Brajesh Maheshwari, the director of academics of the large IIT entrance exam coaching institute franchise Allen Career Institute, hit out at teachers who are leaving the firm for rivals in a video circulated on WhatsApp.
Maheshwari doesn't mention any rival firm's name in the video, but a source told Entrackr that he is referring to teachers who left to join Unacademy's offline coaching centre in Kota, Rajasthan, Allen's home turf. The centre is scheduled to open in a week's time, and Unacademy is yet to announce the names of the teachers they have hired, but Allen's fury seems to indicate that they have poached a fair amount of talent.

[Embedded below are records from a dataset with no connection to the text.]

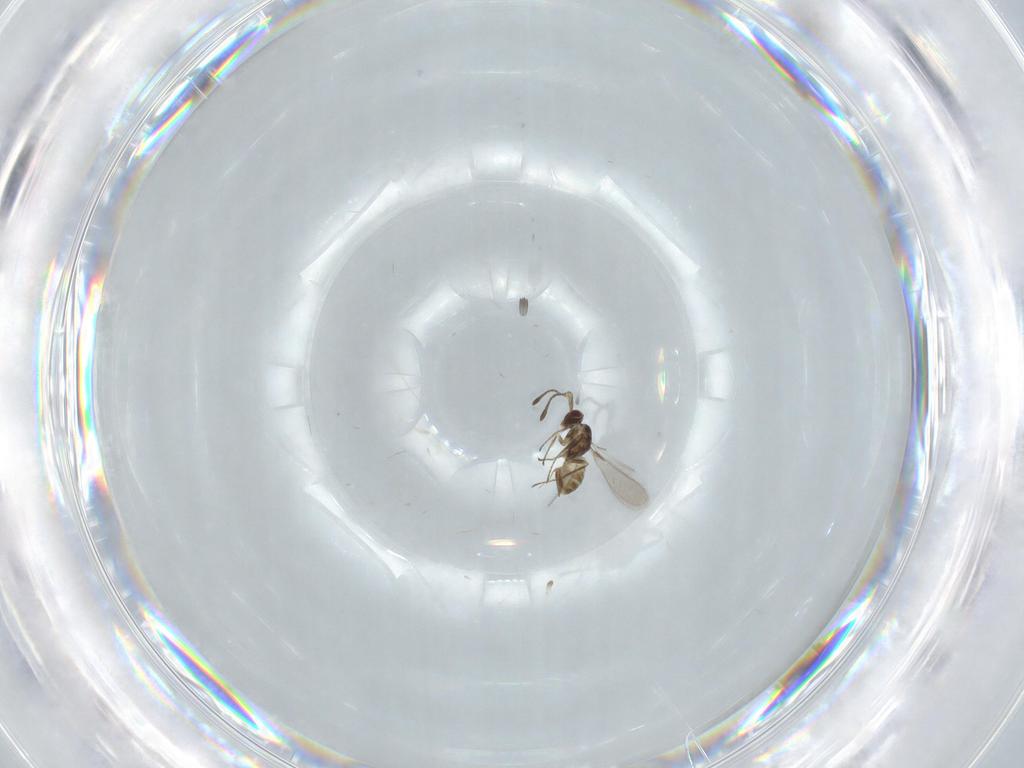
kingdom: Animalia
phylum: Arthropoda
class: Insecta
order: Hymenoptera
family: Mymaridae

Such teachers who left wouldn't be able to return to Allen "in this lifetime, as long as I'm here," Maheshwari said in the video, speaking in Hindi. "Even if it's a Mohit Bhargava or Ashish Arora, they will never be able to come back to Allen." He referred to edtech companies' attempts to poach the offline firm's teachers as a mayajaal, an illusory trap.
Unacademy refused to comment on the video.
Maheshwari struck a defiant note, saying that anything a rival does, Allen would "easily" be able to do, an apparent reference to online services offered by edtech companies.
Indeed, Allen has raised a significant war chest from investors, transforming the decades-old coaching firm into a unicorn. The company raised $600 million this year from Bodhi Tree Systems, backed by Rupert Murdoch and Uday Shankar, both veterans of the Fox-Disney media machine that hope to see the offline firm scale into a digital institute as well.
Of course, Unacademy isn't lagging too far behind either, with a $3.44 billion valuation. But unlike Allen, Unacademy is still burning cash and sustaining losses as it grows, so the risk is still there, both for the company and, as it now turns out, for educators considering leaving for competitive salaries there.